On the set, Costa-Gavras places a lot of trust and autonomy on his team. It's a practical, flexible approach that begins in preproduction. "I like to first explain to everybody what I'm doing and I like to tell them, 'You are my collaborators,'" he explains. "I think the first and most important collaborators for the director are the actors. It's the actors who bring the story to the audience. But everybody is a collaborator to whom I give my best. I don't like to direct with screaming or big authority. I like to be friendly."

It's the director's profound empathy for individuals trapped in circumstances beyond their control that most often identifies his films. That those circumstances are often political almost seems a secondary concern. How the characters relate to each other, and the bond Costa-Gavras forges with the actors who play them, are at the heart of his movies. For instance, preparing to make Mad City (1997), John Travolta was set to play a journalist who intervenes when a museum security guard takes patrons hostage after losing his job. It wasn't until after a reading, over lunch, that Travolta dropped a bombshell: "I'd like to play the other role," he said. Costa-Gavras was stunned. "I said, 'John, it's a completely different role. It's got nothing to do with what you've done up until now.' But he said, 'I'd like to do it.' It was amazing because I started to think completely differently about the film."

At 76, Costa-Gavras remains very much a working director and recently won the top prize at the City of Lights/City of Angels French film festival in Los Angeles for Eden Is West, his first comedy. Since 2007 he has also served a second term as president of the very same Cinémathèque Française he credits with inspiring him to become a director, a job he previously held from 1982 to 1987. No surprise, then, that he sees the film business from an international perspective. "If I were in Greece, I would never have been able to make the movies I've made," he says. "And I think the same thing for the United States; if I had been a Hollywood director, I would have done other movies. I believe because of my past, because of my French culture, because of the way the French society makes movies, I was able to do those movies."

But would he be able to make those same movies today? He isn't so sure. "Not long ago I was speaking with Sean Daniel, who supervised Missing for Universal, and we talked about how it would be impossible to make that film today because the majors have changed politically. There are no more people willing to take chances. Some good things are happening because more countries are trying to have their own cinema, but today there aren't so many great movies being made as before."

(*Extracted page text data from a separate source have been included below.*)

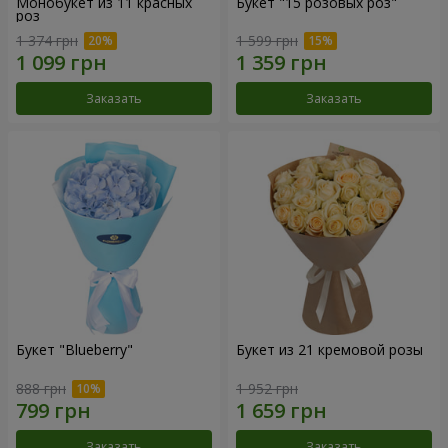
Монобукет из 11 красных
Букет "15 розовых роз"
роз
1 374 грн
1 599 грн
Заказать
Заказать
Букет "Blueberry"
Букет из 21 кремовой розы
888 грн
1 952 грн
Заказать
Заказать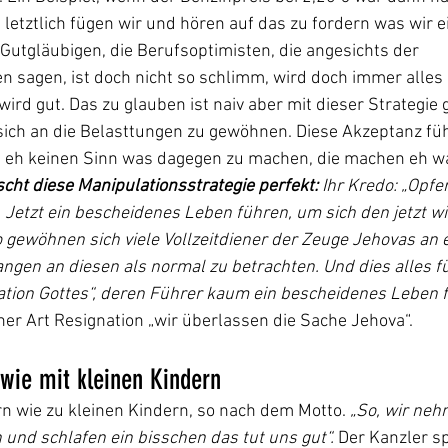
 letztlich fügen wir und hören auf das zu fordern was wir e
 Gutgläubigen, die Berufsoptimisten, die angesichts der 
sagen, ist doch nicht so schlimm, wird doch immer alles 
 wird gut. Das zu glauben ist naiv aber mit dieser Strategie
ich an die Belasttungen zu gewöhnen. Diese Akzeptanz führ
te eh keinen Sinn was dagegen zu machen, die machen eh wa
cht diese Manipulationsstrategie perfekt:
 Ihr Kredo: „Opfe
 Jetzt ein bescheidenes Leben führen, um sich den jetzt wi
gewöhnen sich viele Vollzeitdiener der Zeuge Jehovas an e
ngen an diesen als normal zu betrachten. Und dies alles für
ation Gottes“, deren Führer kaum ein bescheidenes Leben f
ner Art Resignation „wir überlassen die Sache Jehova“.  
 wie mit kleinen Kindern
n wie zu kleinen Kindern, so nach dem Motto. 
„So, wir neh
n und schlafen ein bisschen das tut uns gut“.
 Der Kanzler sp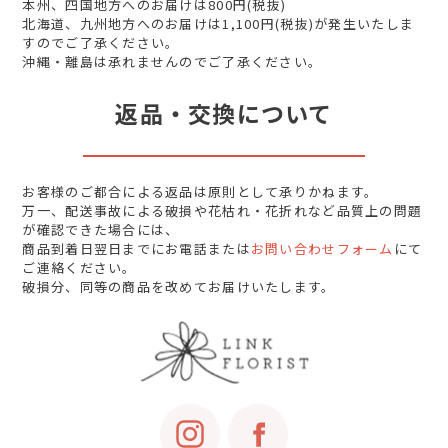
本州、四国地方へのお届けは800円(税抜)
北海道、九州地方へのお届けは1,100円(税抜)が発生いたしま
すのでご了承ください。
沖縄・離島は承れませんのでご了承ください。
返品・交換について
お客様のご都合による返品は原則として承りかねます。
万一、配送事故による破損や花枯れ・花折れなど品質上の問題
が確認できた場合には、
商品到着日翌日までにお電話または
お問い合わせフォーム
にて
ご連絡ください。
破損分、同等の商品を改めてお届けいたします。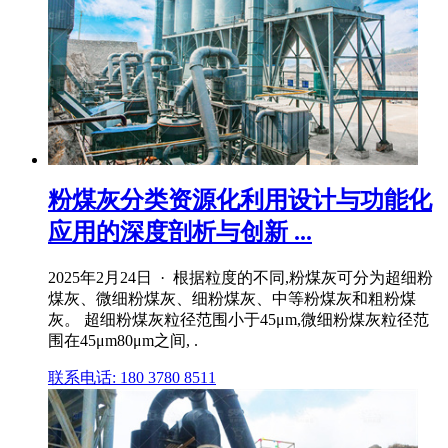
粉煤灰分类资源化利用设计与功能化
应用的深度剖析与创新 ...
2025年2月24日 · 根据粒度的不同,粉煤灰可分为超细粉
煤灰、微细粉煤灰、细粉煤灰、中等粉煤灰和粗粉煤
灰。 超细粉煤灰粒径范围小于45μm,微细粉煤灰粒径范
围在45μm80μm之间, .
联系电话: 180 3780 8511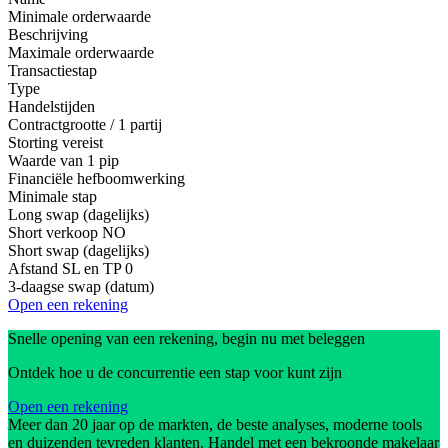
Minimale orderwaarde
Beschrijving
Maximale orderwaarde
Transactiestap
Type
Handelstijden
Contractgrootte / 1 partij
Storting vereist
Waarde van 1 pip
Financiële hefboomwerking
Minimale stap
Long swap (dagelijks)
Short verkoop
NO
Short swap (dagelijks)
Afstand SL en TP
0
3-daagse swap (datum)
Open een rekening
Snelle opening van een rekening, begin nu met beleggen
Ontdek hoe u de concurrentie een stap voor kunt zijn
Open een rekening
Meer dan 20 jaar op de markten, de beste analyses, moderne tools
en duizenden tevreden klanten. Handel met een bekroonde makelaar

At the same time, Costa-Gavras is hopeful about the opportunity digital cameras offers young filmmakers to develop their talent, even if he isn't quite ready to take the digital leap himself. "Not yet. Maybe on the next one," he chuckles. "You know, every time you have a new system, a change in technology, everything else changes. The economics change and the aesthetics change. Today with digital, this is the biggest change we've ever had in the history of cinema. It is a real revolution." And creating a revolution is something Costa-Gavras knows about.